## [Action item]
In the entries that follow, the first line to write out is the one containing "La pandemia del", and the last is the one containing "administración de Peña". Reproduce that stretch exactly, with nothing before or after it.
── Given data ──
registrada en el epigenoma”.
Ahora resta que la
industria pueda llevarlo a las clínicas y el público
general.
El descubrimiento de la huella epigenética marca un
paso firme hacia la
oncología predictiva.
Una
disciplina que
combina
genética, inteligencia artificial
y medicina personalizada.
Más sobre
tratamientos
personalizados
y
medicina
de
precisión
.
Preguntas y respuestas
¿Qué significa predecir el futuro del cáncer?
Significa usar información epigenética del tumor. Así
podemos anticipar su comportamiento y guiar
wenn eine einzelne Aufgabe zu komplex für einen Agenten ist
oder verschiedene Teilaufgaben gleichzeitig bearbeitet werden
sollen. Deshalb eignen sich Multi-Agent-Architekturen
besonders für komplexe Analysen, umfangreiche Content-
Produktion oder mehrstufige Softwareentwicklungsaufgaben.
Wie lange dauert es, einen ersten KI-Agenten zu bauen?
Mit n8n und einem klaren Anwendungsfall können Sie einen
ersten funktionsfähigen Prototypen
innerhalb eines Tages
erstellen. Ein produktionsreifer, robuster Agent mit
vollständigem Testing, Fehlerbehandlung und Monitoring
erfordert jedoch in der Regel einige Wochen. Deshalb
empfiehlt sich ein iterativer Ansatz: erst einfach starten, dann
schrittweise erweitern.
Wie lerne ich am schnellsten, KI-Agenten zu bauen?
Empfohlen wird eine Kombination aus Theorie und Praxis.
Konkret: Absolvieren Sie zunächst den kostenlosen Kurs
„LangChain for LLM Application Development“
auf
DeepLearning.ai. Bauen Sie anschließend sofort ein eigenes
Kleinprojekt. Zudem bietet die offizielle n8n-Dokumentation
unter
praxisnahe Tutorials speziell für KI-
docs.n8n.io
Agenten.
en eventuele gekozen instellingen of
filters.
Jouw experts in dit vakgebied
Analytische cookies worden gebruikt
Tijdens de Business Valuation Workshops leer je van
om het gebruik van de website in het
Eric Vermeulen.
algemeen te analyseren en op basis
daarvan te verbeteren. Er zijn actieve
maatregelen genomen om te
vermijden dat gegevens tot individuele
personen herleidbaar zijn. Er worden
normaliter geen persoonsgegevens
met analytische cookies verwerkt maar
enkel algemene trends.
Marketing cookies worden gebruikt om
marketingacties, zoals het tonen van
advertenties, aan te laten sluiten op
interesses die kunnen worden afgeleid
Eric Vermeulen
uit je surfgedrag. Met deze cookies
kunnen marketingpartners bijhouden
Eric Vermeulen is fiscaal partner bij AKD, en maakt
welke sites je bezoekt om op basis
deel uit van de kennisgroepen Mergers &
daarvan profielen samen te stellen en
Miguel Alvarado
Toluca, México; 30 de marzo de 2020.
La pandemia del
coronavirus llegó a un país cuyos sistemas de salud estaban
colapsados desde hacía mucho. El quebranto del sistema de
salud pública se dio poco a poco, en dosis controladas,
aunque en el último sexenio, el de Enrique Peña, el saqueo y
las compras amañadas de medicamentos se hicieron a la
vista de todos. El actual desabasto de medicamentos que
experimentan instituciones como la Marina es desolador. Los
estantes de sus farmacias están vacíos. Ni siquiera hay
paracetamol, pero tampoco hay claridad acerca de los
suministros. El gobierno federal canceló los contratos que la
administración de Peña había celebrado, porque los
───
── Given data ──
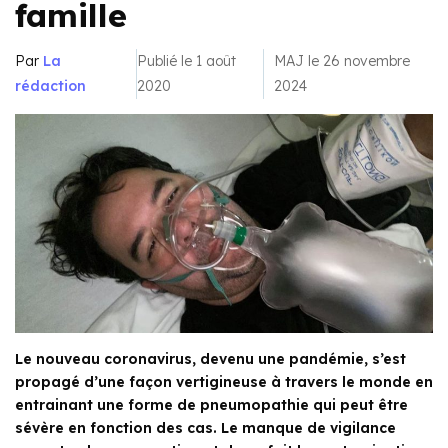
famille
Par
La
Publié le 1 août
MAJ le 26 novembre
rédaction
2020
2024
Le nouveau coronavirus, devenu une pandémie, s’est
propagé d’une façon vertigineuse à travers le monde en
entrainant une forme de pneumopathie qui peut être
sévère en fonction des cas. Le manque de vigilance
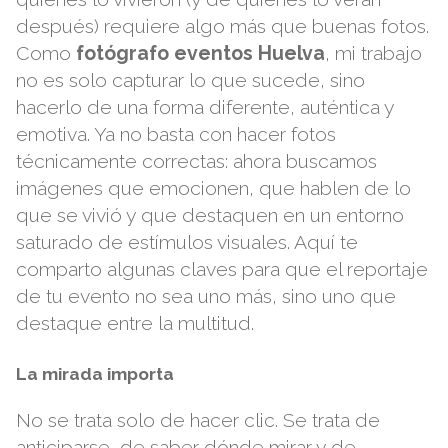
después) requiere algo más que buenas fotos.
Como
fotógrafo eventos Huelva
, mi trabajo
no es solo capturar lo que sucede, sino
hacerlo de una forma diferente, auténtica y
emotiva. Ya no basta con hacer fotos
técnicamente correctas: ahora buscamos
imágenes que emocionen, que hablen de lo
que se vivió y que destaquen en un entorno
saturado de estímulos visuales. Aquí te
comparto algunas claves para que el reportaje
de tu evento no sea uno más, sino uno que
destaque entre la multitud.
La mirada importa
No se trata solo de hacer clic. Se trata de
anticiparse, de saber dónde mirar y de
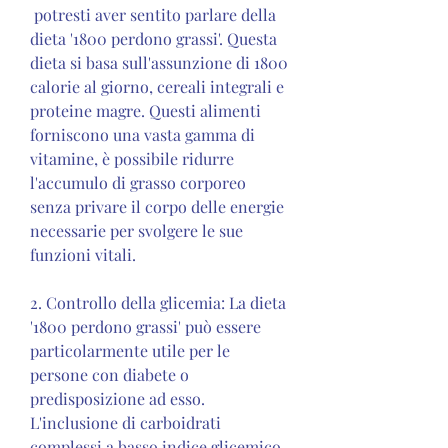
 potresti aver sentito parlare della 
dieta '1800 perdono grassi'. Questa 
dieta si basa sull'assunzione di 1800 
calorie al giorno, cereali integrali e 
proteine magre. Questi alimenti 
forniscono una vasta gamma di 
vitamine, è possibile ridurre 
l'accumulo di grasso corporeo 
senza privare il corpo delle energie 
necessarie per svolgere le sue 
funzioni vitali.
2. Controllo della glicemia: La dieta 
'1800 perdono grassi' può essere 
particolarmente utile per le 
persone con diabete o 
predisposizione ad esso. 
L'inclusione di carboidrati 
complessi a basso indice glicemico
───
## [Answer for this exercise]
La pandemia del
coronavirus llegó a un país cuyos sistemas de salud estaban
colapsados desde hacía mucho. El quebranto del sistema de
salud pública se dio poco a poco, en dosis controladas,
aunque en el último sexenio, el de Enrique Peña, el saqueo y
las compras amañadas de medicamentos se hicieron a la
vista de todos. El actual desabasto de medicamentos que
experimentan instituciones como la Marina es desolador. Los
estantes de sus farmacias están vacíos. Ni siquiera hay
paracetamol, pero tampoco hay claridad acerca de los
suministros. El gobierno federal canceló los contratos que la
administración de Peña había celebrado, porque los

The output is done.